LXV


Les deux porteurs trouvèrent Colin qui les attendait dans l’entrée de l’appartement. Ils étaient couverts de saleté, car l’escalier se dégradait de plus en plus. Mais ils avaient leurs plus vieux habits et n’en étaient pas à une déchirure près. On voyait, par les trous de leurs uniformes, les poils rouges de leurs vilaines jambes noueuses et ils saluèrent Colin en lui tapant sur le ventre, comme prévu au règlement des enterrements pauvres.

L’entrée ressemblait maintenant à un couloir de cave. Ils baissèrent la tête pour arriver à la chambre de Chloé. Ceux du cercueil étaient partis. On ne voyait plus Chloé, mais une vieille boîte noire, marquée d’un numéro d’ordre et toute bosselée. Ils la saisirent, et s’en servant comme d’un bélier, la précipitèrent par la fenêtre. On ne descendait les morts à bras qu’à partir de cinq cents doublezons.

« C’est pour cela, pensa Colin, que la boîte a tant de bosses », et il pleura parce que Chloé devait être meurtrie et abîmée.

Il songea qu’elle ne sentait plus rien et pleura plus fort. La boîte fit un fracas sur les pavés et brisa la jambe d’un enfant qui jouait à côté. On le repoussa contre le trottoir et ils la hissèrent sur la voiture à morts. C’était un vieux camion peint en rouge et un des deux porteurs conduisait.

Très peu de gens suivaient le camion, Nicolas, Isis et Colin, et deux ou trois qu’ils ne connaissaient pas. Le camion allait assez vite. Ils durent courir pour le suivre. Le conducteur chantait à tue-tête. Il ne se taisait qu’à partir de deux cent cinquante doublezons.

Devant l’église, on s’arrêta, et la boîte noire resta là pendant qu’ils entraient pour la cérémonie. Le Religieux, l’air renfrogné, leur tournait le dos et commença à s’agiter sans conviction. Colin restait debout devant l’autel.

Il leva les yeux : devant lui, accroché à la paroi, il y avait Jésus sur sa croix. Il avait l’air de s’ennuyer et Colin lui demanda :

« Pourquoi est-ce que Chloé est morte ?

– Je n’ai aucune responsabilité là-dedans, dit Jésus. Si nous parlions d’autre chose…

– Qui est-ce que cela regarde ? » demanda Colin.

Ils s’entretenaient à voix très basse et les autres n’entendaient pas leur conversation.

« Ce n’est pas nous, en tout cas, dit Jésus.

– Je vous avais invité à mon mariage, dit Colin.

– C’était réussi, dit Jésus, je me suis bien amusé. Pourquoi n’avez-vous pas donné plus d’argent, cette fois-ci ?

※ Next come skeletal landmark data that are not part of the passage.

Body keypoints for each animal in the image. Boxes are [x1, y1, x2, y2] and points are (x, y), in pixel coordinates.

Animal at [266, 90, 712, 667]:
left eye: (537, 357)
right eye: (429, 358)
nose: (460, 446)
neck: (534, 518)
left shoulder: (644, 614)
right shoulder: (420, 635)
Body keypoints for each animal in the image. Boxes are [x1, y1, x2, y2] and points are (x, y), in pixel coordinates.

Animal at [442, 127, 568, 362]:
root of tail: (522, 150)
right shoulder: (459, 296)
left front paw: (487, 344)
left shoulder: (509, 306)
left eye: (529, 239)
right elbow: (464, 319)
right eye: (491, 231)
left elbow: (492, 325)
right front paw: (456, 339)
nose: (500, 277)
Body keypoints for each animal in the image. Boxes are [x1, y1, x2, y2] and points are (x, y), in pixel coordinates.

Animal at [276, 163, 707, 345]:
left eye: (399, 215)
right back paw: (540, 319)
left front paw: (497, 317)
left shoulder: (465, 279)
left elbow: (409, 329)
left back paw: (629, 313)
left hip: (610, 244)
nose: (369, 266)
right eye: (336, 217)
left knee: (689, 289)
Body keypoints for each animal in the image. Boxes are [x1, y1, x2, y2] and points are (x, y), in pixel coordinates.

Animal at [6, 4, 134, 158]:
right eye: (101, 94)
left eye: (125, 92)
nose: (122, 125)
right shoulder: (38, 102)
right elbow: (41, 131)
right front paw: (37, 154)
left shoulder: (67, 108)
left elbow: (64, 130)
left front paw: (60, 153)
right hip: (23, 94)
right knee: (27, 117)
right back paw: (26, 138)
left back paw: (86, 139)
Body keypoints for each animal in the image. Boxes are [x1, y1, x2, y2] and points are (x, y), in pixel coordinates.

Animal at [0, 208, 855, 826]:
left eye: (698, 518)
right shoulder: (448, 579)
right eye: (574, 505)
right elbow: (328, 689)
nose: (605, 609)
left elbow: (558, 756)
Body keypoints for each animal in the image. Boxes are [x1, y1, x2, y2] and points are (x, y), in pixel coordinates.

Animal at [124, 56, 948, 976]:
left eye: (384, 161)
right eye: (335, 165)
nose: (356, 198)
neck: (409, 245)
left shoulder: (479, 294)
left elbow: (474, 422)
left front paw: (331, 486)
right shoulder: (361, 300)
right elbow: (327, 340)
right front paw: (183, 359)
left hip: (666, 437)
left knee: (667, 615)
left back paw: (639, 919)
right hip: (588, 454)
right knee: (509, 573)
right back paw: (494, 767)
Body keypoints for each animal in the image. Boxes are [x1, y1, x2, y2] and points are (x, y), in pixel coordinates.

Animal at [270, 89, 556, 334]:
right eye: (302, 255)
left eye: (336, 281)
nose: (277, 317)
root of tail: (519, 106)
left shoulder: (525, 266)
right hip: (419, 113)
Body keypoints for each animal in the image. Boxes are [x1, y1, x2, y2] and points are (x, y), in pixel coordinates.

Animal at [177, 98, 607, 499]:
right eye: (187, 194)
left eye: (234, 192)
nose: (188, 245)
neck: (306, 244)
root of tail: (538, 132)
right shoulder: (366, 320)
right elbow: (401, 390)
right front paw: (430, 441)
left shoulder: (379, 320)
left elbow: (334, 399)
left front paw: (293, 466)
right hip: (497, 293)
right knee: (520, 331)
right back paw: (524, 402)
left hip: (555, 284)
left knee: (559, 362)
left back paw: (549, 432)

– Je n’en ai plus, dit Colin, et puis, ce n’est plus mon mariage, cette fois-ci.

– Oui », dit Jésus.

Il paraissait gêné.

« C’est très différent, dit Colin. Cette fois, Chloé est morte… Je n’aime pas l’idée de cette boîte noire.

– Mmmmmm… » dit Jésus.

Il regardait ailleurs et semblait s’ennuyer. Le Religieux tournait une crécelle en hurlant des vers latins.

« Pourquoi l’avez-vous fait mourir ? demanda Colin.

– Oh !… dit Jésus. N’insistez pas. »

Il chercha une position plus commode sur ses clous.

« Elle était si douce, dit Colin. Jamais elle n’a fait le mal, ni en pensée, ni en action.

– Ça n’a aucun rapport avec la religion », marmonna Jésus en bâillant.

Il secoua un peu la tête pour changer l’inclinaison de sa couronne d’épines.

« Je ne vois pas ce que nous avons fait, dit Colin. Nous ne méritions pas cela. »

Il baissa les yeux. Jésus ne répondit pas. Colin releva la tête. La poitrine de Jésus se soulevait doucement et régulièrement. Ses traits respiraient le calme. Ses yeux s’étaient fermés et Colin entendit sortir de ses narines un léger ronronnement de satisfaction, comme un chat repu. À ce moment, le Religieux sautait d’un pied sur l’autre et soufflait dans un tube, et la cérémonie était finie.

Le Religieux quitta le premier l’église et retourna dans la sacristoche mettre de gros souliers à clous.

Colin, Isis et Nicolas sortirent et attendirent derrière le camion.

Alors, le Chuiche et le Bedon apparurent, richement vêtus de couleurs claires. Ils se mirent à huer Colin et dansèrent comme des sauvages autour du camion. Colin se boucha les oreilles, mais il ne pouvait rien dire, il avait signé pour l’enterrement des pauvres, et il ne bougea pas en recevant les poignées de cailloux.